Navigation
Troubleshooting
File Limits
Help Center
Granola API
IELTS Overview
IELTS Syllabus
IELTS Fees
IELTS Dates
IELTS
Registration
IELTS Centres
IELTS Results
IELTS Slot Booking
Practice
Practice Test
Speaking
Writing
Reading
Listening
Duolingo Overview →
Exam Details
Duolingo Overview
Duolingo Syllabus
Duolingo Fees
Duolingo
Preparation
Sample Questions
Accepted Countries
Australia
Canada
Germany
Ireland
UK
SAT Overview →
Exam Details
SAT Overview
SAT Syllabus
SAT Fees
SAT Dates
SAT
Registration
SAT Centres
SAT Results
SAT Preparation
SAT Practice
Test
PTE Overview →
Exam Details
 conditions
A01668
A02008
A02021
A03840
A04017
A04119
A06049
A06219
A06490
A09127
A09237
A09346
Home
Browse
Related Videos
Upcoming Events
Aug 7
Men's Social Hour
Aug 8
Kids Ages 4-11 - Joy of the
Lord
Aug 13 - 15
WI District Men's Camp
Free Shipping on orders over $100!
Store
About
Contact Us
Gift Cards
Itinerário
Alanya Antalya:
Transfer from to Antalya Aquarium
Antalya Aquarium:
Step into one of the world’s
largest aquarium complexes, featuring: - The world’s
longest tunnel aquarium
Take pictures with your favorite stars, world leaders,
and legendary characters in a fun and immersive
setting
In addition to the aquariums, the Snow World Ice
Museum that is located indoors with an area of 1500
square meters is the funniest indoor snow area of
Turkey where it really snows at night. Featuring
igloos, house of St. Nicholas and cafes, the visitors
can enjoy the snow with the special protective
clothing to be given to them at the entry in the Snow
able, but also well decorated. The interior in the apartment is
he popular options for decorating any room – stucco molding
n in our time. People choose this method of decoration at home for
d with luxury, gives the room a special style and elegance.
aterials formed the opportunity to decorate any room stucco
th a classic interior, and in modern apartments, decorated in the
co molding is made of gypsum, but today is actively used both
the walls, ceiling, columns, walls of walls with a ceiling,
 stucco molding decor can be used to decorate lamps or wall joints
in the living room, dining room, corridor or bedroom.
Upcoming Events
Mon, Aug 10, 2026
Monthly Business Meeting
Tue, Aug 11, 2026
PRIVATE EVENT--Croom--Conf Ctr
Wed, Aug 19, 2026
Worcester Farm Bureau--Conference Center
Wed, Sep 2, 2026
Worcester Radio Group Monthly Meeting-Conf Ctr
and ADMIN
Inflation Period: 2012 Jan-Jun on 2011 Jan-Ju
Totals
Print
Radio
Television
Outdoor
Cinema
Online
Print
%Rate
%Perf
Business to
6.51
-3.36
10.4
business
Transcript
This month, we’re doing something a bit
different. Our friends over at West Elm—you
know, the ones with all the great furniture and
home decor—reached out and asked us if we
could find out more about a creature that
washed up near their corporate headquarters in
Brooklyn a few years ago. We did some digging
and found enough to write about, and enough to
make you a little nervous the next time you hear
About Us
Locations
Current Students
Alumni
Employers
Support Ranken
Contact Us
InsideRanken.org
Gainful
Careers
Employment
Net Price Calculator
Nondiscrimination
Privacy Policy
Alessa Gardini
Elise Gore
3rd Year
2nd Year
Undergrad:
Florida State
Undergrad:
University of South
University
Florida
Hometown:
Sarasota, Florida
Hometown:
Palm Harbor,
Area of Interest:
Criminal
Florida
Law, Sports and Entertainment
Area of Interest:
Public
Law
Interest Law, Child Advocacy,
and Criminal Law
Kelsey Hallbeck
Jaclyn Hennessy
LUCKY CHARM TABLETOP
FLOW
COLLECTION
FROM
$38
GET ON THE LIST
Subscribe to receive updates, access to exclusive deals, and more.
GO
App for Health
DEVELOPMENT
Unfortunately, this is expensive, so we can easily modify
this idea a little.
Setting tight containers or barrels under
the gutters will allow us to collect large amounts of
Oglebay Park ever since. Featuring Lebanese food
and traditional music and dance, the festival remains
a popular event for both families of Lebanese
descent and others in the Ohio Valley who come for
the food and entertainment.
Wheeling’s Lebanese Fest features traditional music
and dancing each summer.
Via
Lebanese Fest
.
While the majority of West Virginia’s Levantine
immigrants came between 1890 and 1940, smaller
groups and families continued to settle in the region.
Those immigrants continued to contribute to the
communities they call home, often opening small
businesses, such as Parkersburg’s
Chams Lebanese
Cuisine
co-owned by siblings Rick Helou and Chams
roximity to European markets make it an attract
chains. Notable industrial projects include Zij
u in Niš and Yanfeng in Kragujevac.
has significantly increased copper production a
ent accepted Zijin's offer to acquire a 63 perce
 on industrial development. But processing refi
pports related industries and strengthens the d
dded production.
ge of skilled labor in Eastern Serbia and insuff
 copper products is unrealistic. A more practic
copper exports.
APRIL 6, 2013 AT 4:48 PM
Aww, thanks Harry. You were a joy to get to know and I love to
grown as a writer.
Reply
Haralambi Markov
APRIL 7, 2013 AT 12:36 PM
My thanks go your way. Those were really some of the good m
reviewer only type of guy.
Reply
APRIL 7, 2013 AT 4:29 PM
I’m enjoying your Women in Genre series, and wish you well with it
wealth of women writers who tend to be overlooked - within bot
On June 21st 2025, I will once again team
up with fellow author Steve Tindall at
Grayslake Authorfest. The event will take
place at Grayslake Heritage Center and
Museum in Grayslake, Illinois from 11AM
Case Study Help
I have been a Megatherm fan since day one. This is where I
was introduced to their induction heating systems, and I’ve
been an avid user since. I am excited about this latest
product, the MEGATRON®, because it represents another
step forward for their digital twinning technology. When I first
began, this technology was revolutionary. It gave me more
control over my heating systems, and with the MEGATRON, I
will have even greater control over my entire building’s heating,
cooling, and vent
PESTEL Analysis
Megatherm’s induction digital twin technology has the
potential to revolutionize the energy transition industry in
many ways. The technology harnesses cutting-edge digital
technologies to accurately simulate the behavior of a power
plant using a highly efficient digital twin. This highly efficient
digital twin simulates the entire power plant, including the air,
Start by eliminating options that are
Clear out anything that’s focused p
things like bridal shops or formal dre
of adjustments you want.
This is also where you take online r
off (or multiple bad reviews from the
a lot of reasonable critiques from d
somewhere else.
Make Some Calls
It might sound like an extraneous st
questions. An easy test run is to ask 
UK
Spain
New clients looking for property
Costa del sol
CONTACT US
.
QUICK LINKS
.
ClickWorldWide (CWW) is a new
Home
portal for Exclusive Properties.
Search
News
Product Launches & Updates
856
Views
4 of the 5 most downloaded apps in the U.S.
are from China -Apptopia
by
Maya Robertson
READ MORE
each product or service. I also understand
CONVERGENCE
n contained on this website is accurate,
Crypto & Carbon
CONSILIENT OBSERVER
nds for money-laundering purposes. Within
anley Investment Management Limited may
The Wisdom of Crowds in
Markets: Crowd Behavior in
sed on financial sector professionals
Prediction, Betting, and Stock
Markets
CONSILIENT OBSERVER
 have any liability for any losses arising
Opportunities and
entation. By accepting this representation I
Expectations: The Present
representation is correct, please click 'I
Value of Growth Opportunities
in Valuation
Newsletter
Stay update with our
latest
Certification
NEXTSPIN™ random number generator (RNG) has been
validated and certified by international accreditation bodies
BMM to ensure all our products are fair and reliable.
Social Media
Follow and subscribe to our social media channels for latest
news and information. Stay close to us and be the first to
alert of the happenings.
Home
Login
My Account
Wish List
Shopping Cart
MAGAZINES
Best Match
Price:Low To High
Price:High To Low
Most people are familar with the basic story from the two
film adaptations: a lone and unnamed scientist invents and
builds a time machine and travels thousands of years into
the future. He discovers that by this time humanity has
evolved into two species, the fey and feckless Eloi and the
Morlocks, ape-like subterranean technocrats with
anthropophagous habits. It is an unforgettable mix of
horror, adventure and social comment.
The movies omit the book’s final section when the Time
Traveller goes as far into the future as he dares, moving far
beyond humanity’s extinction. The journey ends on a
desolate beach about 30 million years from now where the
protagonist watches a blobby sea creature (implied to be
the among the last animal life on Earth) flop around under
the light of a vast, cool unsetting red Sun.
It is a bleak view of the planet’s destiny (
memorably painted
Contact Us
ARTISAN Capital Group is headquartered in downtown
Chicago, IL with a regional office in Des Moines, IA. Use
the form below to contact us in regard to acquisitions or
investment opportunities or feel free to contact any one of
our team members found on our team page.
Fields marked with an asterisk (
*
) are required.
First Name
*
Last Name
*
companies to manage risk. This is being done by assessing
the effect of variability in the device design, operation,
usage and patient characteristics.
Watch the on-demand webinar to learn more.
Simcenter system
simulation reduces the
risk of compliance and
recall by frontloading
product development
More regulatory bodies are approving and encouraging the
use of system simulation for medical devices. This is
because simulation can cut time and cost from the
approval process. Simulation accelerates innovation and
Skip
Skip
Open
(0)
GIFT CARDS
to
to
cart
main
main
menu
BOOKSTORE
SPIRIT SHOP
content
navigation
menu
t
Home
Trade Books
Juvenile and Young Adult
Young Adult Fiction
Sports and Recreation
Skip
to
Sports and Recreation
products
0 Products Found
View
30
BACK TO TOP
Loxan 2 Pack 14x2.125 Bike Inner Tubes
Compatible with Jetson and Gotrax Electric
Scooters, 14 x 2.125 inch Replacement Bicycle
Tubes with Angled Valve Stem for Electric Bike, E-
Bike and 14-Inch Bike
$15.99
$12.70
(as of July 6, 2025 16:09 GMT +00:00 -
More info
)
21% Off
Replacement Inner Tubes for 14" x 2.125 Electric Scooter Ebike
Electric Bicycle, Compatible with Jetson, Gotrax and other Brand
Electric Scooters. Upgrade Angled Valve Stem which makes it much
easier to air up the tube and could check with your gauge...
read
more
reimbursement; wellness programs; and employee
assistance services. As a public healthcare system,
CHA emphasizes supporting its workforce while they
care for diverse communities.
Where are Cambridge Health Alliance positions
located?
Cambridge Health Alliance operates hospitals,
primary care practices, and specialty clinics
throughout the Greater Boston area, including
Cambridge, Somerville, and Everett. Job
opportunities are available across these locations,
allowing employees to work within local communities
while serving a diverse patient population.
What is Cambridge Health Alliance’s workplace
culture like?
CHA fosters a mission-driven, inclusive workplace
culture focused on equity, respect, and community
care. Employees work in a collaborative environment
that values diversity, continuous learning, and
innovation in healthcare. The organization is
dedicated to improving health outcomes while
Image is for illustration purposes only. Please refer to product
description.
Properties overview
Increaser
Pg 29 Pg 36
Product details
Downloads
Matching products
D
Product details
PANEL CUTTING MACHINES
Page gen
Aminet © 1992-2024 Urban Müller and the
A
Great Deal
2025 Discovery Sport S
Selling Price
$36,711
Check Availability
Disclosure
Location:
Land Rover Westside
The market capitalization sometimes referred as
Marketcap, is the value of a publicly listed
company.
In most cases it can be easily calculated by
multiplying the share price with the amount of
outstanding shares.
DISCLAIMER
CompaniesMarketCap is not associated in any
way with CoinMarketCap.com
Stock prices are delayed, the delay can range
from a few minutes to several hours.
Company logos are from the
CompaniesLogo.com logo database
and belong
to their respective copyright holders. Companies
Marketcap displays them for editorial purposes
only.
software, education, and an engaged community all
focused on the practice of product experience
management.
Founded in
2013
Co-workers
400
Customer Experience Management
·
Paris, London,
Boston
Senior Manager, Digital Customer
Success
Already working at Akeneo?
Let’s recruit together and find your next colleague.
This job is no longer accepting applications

Exercise goal » Write out, word for word, everything in the listing above from its first line down to the line containing "th a classic", including that line.

Exercise solution »
Navigation
Troubleshooting
File Limits
Help Center
Granola API
IELTS Overview
IELTS Syllabus
IELTS Fees
IELTS Dates
IELTS
Registration
IELTS Centres
IELTS Results
IELTS Slot Booking
Practice
Practice Test
Speaking
Writing
Reading
Listening
Duolingo Overview →
Exam Details
Duolingo Overview
Duolingo Syllabus
Duolingo Fees
Duolingo
Preparation
Sample Questions
Accepted Countries
Australia
Canada
Germany
Ireland
UK
SAT Overview →
Exam Details
SAT Overview
SAT Syllabus
SAT Fees
SAT Dates
SAT
Registration
SAT Centres
SAT Results
SAT Preparation
SAT Practice
Test
PTE Overview →
Exam Details
 conditions
A01668
A02008
A02021
A03840
A04017
A04119
A06049
A06219
A06490
A09127
A09237
A09346
Home
Browse
Related Videos
Upcoming Events
Aug 7
Men's Social Hour
Aug 8
Kids Ages 4-11 - Joy of the
Lord
Aug 13 - 15
WI District Men's Camp
Free Shipping on orders over $100!
Store
About
Contact Us
Gift Cards
Itinerário
Alanya Antalya:
Transfer from to Antalya Aquarium
Antalya Aquarium:
Step into one of the world’s
largest aquarium complexes, featuring: - The world’s
longest tunnel aquarium
Take pictures with your favorite stars, world leaders,
and legendary characters in a fun and immersive
setting
In addition to the aquariums, the Snow World Ice
Museum that is located indoors with an area of 1500
square meters is the funniest indoor snow area of
Turkey where it really snows at night. Featuring
igloos, house of St. Nicholas and cafes, the visitors
can enjoy the snow with the special protective
clothing to be given to them at the entry in the Snow
able, but also well decorated. The interior in the apartment is
he popular options for decorating any room – stucco molding
n in our time. People choose this method of decoration at home for
d with luxury, gives the room a special style and elegance.
aterials formed the opportunity to decorate any room stucco
th a classic interior, and in modern apartments, decorated in the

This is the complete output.